--- SUPPLIED RECORDS ---
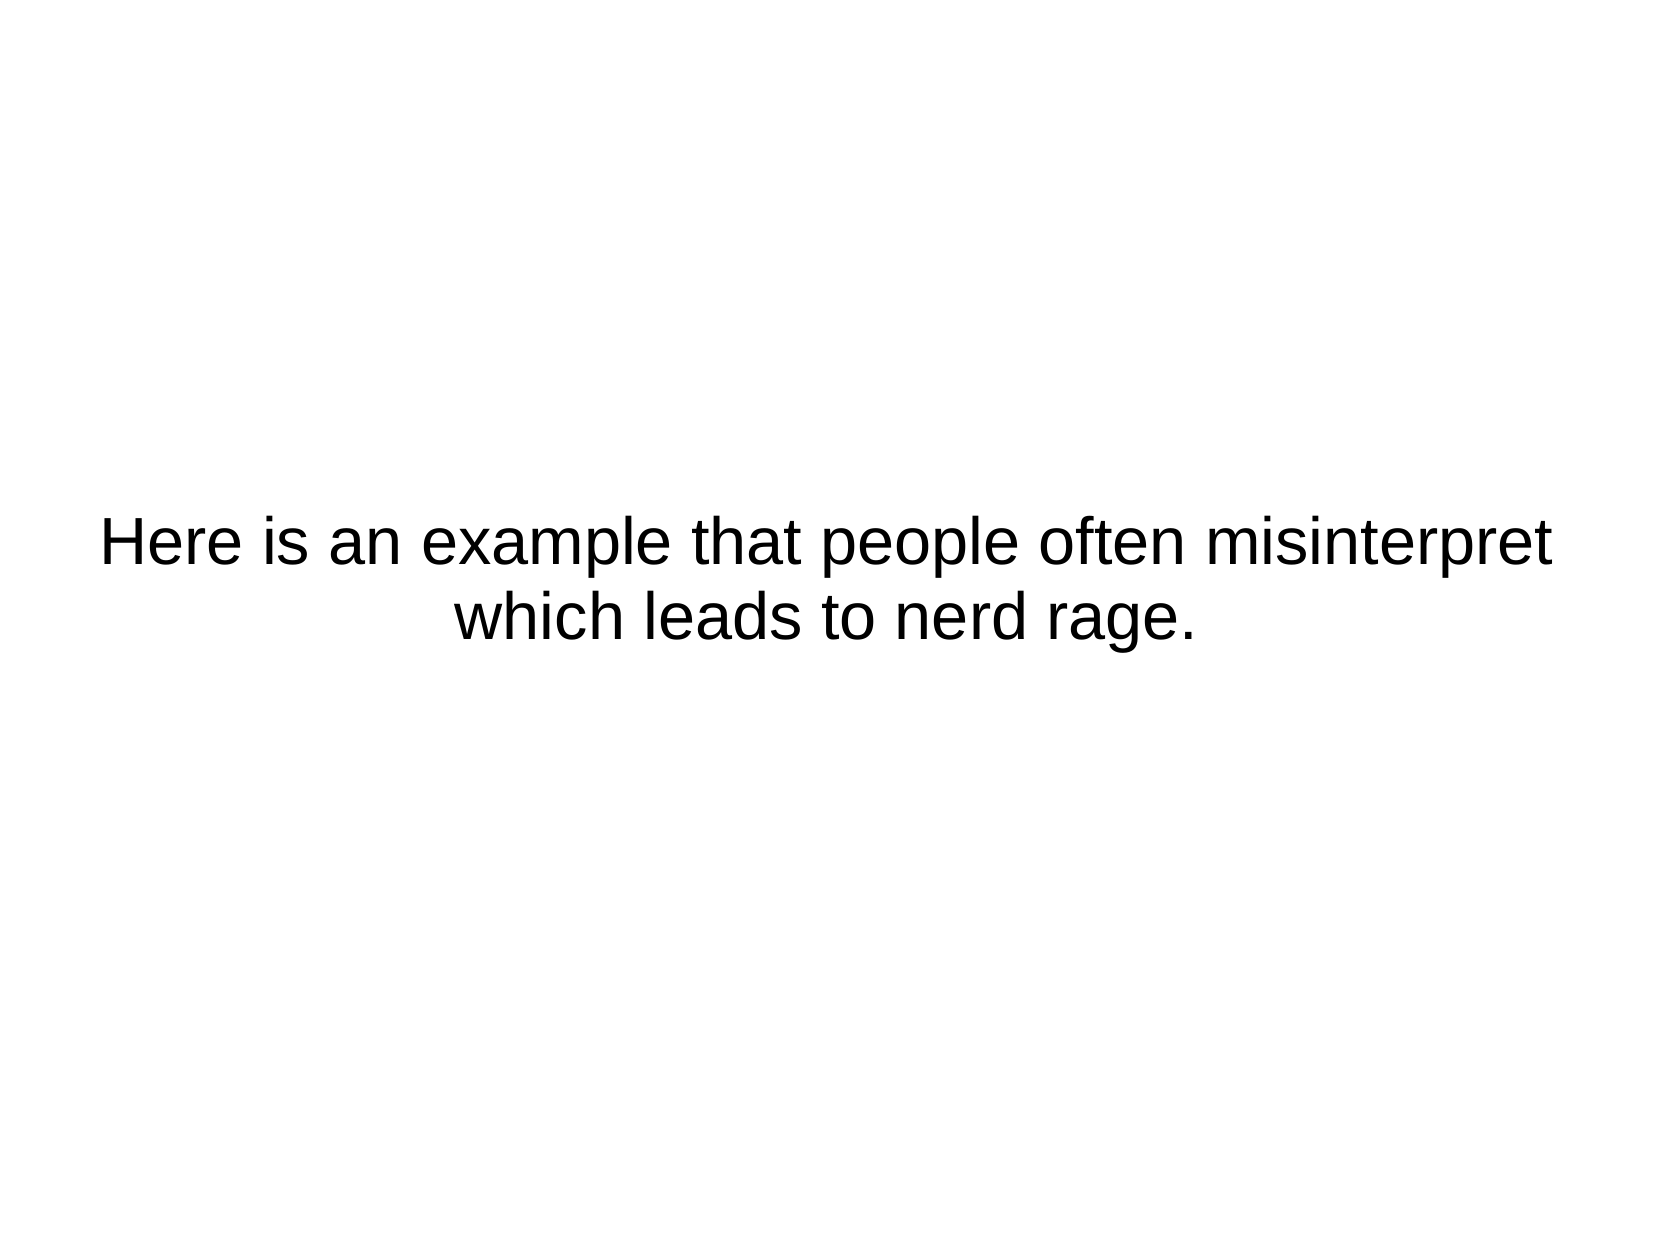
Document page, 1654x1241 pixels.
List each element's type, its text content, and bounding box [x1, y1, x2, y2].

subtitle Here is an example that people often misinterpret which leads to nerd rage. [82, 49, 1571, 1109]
---
--- SUPPLIED RECORDS ---
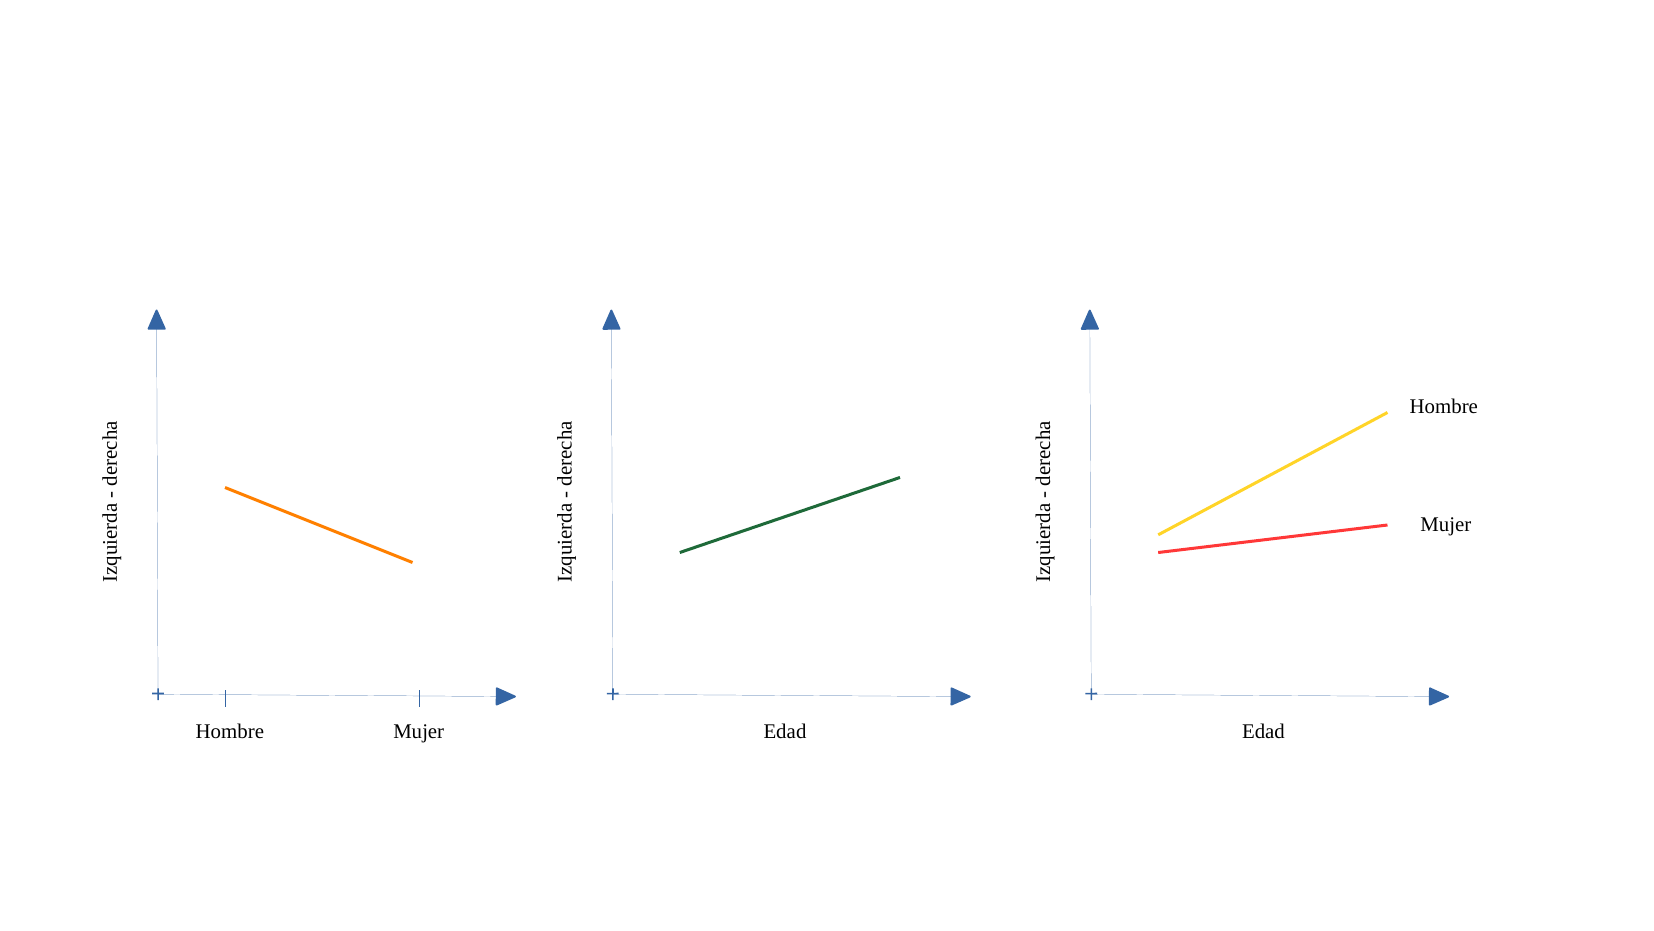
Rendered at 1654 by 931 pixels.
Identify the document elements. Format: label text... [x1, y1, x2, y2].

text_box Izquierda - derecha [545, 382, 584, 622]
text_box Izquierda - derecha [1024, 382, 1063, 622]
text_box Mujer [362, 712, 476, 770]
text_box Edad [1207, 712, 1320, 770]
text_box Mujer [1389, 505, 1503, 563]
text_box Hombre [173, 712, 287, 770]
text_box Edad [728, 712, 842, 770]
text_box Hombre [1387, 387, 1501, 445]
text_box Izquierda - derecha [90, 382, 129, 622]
---
• **GOAL**: Reproduce the rows verbatim, beginning with the line containing "Document page, 1654x1241 pixels." and continuing through the line containing "subtitle Here is".

• **TASK OUTPUT**:
Document page, 1654x1241 pixels.
List each element's type, its text content, and bounding box [x1, y1, x2, y2].

subtitle Here is an example that people often misinterpret which leads to nerd rage. [82, 49, 1571, 1109]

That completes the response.